Outline records

[start]

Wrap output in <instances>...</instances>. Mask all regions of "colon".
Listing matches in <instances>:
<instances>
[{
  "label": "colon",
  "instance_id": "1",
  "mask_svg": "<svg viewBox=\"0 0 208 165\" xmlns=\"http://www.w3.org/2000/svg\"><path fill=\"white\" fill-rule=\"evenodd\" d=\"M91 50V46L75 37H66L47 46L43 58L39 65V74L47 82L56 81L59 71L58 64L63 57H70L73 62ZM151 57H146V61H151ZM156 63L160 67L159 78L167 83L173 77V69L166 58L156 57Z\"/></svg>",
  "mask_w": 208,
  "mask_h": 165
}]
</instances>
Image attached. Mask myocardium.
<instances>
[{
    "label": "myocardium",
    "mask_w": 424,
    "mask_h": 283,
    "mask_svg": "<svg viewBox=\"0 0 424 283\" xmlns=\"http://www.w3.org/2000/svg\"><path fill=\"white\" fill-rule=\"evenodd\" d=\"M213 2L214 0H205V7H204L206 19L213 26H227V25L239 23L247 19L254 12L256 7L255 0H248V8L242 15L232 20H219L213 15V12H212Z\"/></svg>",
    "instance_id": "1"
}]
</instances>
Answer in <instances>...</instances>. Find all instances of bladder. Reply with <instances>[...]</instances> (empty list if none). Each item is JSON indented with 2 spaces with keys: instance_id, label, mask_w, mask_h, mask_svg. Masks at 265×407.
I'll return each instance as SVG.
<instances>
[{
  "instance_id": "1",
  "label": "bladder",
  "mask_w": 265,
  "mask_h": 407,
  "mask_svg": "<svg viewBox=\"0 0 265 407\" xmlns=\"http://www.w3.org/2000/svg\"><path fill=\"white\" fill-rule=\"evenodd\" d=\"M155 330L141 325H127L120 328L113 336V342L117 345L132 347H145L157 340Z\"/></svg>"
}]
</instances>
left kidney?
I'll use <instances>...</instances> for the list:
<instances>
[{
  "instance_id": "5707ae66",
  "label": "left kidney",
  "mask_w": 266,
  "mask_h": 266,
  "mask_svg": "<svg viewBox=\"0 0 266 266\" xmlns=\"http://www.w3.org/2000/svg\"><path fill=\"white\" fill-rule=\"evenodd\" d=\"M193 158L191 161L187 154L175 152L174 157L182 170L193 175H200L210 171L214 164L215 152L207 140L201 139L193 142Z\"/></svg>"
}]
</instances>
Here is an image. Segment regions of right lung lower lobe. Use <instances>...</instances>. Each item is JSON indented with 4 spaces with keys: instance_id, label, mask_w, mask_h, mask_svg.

[end]

=== Work to do ===
Copy the entire listing above word for word, every line in its original order.

=== Full solution ===
Wrap output in <instances>...</instances>. Mask all regions of "colon".
Listing matches in <instances>:
<instances>
[{
  "label": "colon",
  "instance_id": "1",
  "mask_svg": "<svg viewBox=\"0 0 208 165\" xmlns=\"http://www.w3.org/2000/svg\"><path fill=\"white\" fill-rule=\"evenodd\" d=\"M91 50V46L75 37H66L47 46L43 58L39 65V74L47 82L56 81L59 71L58 64L63 57H70L73 62ZM151 57H146V61H151ZM156 63L160 67L159 78L167 83L173 77V69L166 58L156 57Z\"/></svg>",
  "mask_w": 208,
  "mask_h": 165
}]
</instances>
Image attached. Mask myocardium.
<instances>
[{
    "label": "myocardium",
    "mask_w": 424,
    "mask_h": 283,
    "mask_svg": "<svg viewBox=\"0 0 424 283\" xmlns=\"http://www.w3.org/2000/svg\"><path fill=\"white\" fill-rule=\"evenodd\" d=\"M213 2L214 0H205V7H204L206 19L213 26H227V25L239 23L247 19L254 12L256 7L255 0H248V8L242 15L232 20H219L213 15V12H212Z\"/></svg>",
    "instance_id": "1"
}]
</instances>
Answer in <instances>...</instances>. Find all instances of bladder. Reply with <instances>[...]</instances> (empty list if none). Each item is JSON indented with 2 spaces with keys: instance_id, label, mask_w, mask_h, mask_svg. Masks at 265×407.
I'll return each instance as SVG.
<instances>
[{
  "instance_id": "1",
  "label": "bladder",
  "mask_w": 265,
  "mask_h": 407,
  "mask_svg": "<svg viewBox=\"0 0 265 407\" xmlns=\"http://www.w3.org/2000/svg\"><path fill=\"white\" fill-rule=\"evenodd\" d=\"M155 330L141 325H127L120 328L113 336V342L117 345L132 347H145L157 340Z\"/></svg>"
}]
</instances>
left kidney?
I'll use <instances>...</instances> for the list:
<instances>
[{
  "instance_id": "5707ae66",
  "label": "left kidney",
  "mask_w": 266,
  "mask_h": 266,
  "mask_svg": "<svg viewBox=\"0 0 266 266\" xmlns=\"http://www.w3.org/2000/svg\"><path fill=\"white\" fill-rule=\"evenodd\" d=\"M193 158L191 161L187 154L175 152L174 157L182 170L193 175H200L210 171L214 164L215 152L207 140L201 139L193 142Z\"/></svg>"
}]
</instances>
Here is an image. Segment regions of right lung lower lobe. Use <instances>...</instances>. Each item is JSON indented with 4 spaces with keys: instance_id, label, mask_w, mask_h, mask_svg.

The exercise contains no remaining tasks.